Forever Free

We put the boots in the hole and he refilled it and patted the dirt smooth. “Did she have a religion?”

“Orthodox New Catholic,” I said.

“I can do that.” He absorbed the shovel and became a tall priest in a black cowled robe, with tonsure and heavy cross on a chain swinging from his neck. He said a few words in Latin and made a cross gesture over the grave.

Still the priest, he walked with us back to Molly Malone’s, where several people were sitting on porch chairs and a rocker. Stephen was weeping uncontrollably, Marygay and Max holding on to him. He and Anita had had a son together, who died in an accident at nine or ten. They drifted apart after that, but were still friends. Rii brought him a glass of water and a pill.

“Rii,” I said, “if that’s some sort of trank, I could use one myself.” I felt as if I was about to explode, out of grief and confusion.

She looked at the vial. “It’s mild enough. Anybody want to take a nap?” I think everybody took one, except Antres 906 and the priest. Marygay and I went up to the inn’s second floor and found a bed, and collapsed in each other’s arms.

It was almost sundown when I woke up. I got out of bed as quietly as possible and found that Molly Malone’s plumbing still worked, even to hot water. Marygay got up while I was washing, and we went downstairs together.
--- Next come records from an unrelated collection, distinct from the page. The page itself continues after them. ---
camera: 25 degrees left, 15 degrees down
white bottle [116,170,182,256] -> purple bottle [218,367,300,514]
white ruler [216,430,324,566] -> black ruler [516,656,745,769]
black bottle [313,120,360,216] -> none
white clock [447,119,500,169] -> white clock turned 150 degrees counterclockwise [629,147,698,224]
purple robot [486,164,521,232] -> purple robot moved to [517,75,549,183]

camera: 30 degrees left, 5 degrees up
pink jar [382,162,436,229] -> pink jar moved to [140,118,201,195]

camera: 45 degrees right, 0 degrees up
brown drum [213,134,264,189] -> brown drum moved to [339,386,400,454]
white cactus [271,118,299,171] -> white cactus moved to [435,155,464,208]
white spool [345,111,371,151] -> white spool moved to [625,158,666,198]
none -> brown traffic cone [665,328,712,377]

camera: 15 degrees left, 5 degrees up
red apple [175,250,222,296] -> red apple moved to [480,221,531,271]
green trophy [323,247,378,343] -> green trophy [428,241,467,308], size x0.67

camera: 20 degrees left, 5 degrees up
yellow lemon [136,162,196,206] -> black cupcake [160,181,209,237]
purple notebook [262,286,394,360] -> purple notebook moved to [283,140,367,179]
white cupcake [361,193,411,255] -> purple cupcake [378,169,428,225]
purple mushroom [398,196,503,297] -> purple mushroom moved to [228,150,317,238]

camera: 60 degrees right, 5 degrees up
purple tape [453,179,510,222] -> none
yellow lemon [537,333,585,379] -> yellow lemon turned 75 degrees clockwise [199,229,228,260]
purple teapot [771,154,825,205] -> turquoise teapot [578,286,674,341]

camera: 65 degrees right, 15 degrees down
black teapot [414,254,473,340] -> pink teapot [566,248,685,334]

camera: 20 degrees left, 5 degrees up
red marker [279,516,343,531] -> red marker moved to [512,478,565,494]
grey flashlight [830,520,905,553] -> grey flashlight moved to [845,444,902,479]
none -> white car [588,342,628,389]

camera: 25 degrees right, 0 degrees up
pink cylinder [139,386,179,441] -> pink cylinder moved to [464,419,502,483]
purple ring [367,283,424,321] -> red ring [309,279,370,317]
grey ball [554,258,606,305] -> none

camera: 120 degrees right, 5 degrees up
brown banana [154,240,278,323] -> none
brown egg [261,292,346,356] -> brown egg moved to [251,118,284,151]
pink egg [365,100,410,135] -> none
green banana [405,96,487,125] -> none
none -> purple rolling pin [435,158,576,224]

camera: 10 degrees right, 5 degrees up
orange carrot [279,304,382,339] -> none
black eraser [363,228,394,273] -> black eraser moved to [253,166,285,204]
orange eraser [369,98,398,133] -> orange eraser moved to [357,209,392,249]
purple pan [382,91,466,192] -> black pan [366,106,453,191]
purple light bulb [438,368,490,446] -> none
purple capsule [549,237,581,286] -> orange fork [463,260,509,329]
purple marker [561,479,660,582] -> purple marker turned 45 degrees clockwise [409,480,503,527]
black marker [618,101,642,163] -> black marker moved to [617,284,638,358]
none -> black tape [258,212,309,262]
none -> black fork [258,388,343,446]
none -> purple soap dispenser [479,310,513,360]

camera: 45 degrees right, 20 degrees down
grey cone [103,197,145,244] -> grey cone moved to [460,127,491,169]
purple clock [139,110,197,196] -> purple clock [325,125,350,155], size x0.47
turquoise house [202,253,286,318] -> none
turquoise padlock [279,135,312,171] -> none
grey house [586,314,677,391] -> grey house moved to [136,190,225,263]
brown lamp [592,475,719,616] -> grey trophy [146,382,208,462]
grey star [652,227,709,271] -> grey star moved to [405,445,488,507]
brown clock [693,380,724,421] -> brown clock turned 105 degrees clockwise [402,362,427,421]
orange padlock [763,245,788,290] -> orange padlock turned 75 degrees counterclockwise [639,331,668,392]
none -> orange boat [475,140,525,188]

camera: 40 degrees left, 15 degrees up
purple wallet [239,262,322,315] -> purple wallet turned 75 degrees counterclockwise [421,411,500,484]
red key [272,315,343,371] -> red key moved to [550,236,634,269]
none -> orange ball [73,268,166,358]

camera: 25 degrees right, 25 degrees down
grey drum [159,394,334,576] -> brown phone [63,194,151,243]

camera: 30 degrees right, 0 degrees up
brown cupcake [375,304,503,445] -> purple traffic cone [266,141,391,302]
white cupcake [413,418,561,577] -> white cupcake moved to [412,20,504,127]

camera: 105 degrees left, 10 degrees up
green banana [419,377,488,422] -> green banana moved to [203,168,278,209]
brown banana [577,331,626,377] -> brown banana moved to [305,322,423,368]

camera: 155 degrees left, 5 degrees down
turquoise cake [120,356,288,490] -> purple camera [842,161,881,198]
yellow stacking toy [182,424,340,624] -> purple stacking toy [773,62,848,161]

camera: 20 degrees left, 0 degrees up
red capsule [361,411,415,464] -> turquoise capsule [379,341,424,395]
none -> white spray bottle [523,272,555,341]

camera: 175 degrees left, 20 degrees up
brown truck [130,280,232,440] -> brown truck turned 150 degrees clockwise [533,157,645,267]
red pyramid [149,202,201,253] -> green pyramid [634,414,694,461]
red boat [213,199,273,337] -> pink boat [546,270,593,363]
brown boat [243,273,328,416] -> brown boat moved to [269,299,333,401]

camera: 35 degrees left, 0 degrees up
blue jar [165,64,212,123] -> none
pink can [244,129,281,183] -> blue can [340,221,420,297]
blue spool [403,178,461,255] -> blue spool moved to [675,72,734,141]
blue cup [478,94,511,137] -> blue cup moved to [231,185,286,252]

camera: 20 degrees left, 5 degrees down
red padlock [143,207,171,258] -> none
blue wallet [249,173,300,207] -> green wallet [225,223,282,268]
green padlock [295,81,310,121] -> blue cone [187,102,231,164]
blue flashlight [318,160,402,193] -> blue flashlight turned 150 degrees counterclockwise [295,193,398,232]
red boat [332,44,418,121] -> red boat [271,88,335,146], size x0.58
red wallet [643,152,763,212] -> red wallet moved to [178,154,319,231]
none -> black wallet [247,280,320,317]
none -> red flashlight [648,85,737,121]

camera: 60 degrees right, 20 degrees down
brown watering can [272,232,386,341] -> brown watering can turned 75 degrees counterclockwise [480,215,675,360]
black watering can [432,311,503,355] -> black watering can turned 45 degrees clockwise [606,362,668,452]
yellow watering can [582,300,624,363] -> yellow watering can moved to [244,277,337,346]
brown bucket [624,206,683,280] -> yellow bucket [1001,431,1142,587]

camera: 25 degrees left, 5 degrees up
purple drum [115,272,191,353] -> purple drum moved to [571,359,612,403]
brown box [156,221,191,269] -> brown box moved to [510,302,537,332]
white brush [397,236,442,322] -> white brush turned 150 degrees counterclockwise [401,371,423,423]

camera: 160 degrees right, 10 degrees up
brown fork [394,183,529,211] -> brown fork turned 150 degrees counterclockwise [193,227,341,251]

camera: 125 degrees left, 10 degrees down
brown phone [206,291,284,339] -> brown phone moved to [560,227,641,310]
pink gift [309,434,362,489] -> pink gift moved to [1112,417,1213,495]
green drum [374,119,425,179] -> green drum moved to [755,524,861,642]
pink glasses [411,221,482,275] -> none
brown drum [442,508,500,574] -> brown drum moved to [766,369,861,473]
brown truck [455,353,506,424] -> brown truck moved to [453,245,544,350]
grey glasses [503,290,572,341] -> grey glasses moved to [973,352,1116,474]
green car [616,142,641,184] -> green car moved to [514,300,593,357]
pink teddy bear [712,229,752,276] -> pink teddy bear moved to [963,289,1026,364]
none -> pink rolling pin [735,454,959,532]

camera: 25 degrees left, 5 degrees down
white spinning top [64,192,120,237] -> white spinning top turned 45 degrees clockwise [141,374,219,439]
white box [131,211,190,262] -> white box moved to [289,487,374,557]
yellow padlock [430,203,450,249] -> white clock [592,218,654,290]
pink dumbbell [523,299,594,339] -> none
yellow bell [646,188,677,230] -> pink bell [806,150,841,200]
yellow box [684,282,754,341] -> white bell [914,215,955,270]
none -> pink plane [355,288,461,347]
Stephen and Matt were making noise in the dining area. They’d pulled several tables together and set out some plastic dishes and forks, and a pile of food boxes. “Our fearless leader,” she said. “You get to open the first box.”

I didn’t really feel like eating, though I should have been famished. I picked up one that said chili in bright red letters, with a picture of Donald Duck holding his throat, fire issuing from his beak. I pulled the top back and it worked, the chili sizzling and filling the room with an agreeable odor.

“Not spoiled,” I said, and blew on a forkful. It was bland, meatless. “Seems okay.”

The others popped boxes, and soon the place smelled like a cafeteria. Cat and Po came down, followed by Max. We ate the small meals in stunned silence, except for mumbled greetings. Po said grace before he opened his box.

I left mine unfinished. “See what the sunset looks like,” I said, and got up from the table. Marygay and Cat came along.

Outside, Antres 906 and the Omni, still looking like a priest, were conversing in croaks and squeaks, standing where Anita had died.

“Discussing who the next will be?” Cat said, glaring at the priest.

He looked up, startled. “What?”

“What caused that,” she said, “if it wasn’t you?”

“Not me. I could do that to myself, if I wanted to die, but I couldn’t do it to someone else.”

“Couldn’t, or wouldn’t?” I said.

“Couldn’t. `Physically impossible,’ to put it in words of four syllables. To use your belief system.”

“So what happened? People don’t just explode!”

He sat down on the edge of the porch and crossed his long legs, lacing his fingers over his knee, looking toward the sunset. “There you go again. People do explode, obviously. One just did.”

“And it could have been any of us.” Marygay’s voice shook. “We could all go like that, one by one.”

“We could,” the priest said, “including me. But I hope it was just an experiment. A test.”

“Someone’s testing us?” I was feeling dizzy and trying to control nausea. I sat down carefully on the porch floor.

“Always,” the priest said quietly. “You’ve never felt that?”

“Metaphor,” I said.

He made a slow sweeping gesture. “The way all this is metaphor. Taurans understand that better than you do.”

“Not this,” Antres 906 said. “This is something I cannot contain.”

“The nameless.” The priest said a Tauran word I didn’t know.

Antres touched his throat. “Of course. But the…you say `nameless’? They are not literally real. They are a convenience, a symbol, talking about…I do not know how to say it. Truth underneath appearance, fate?”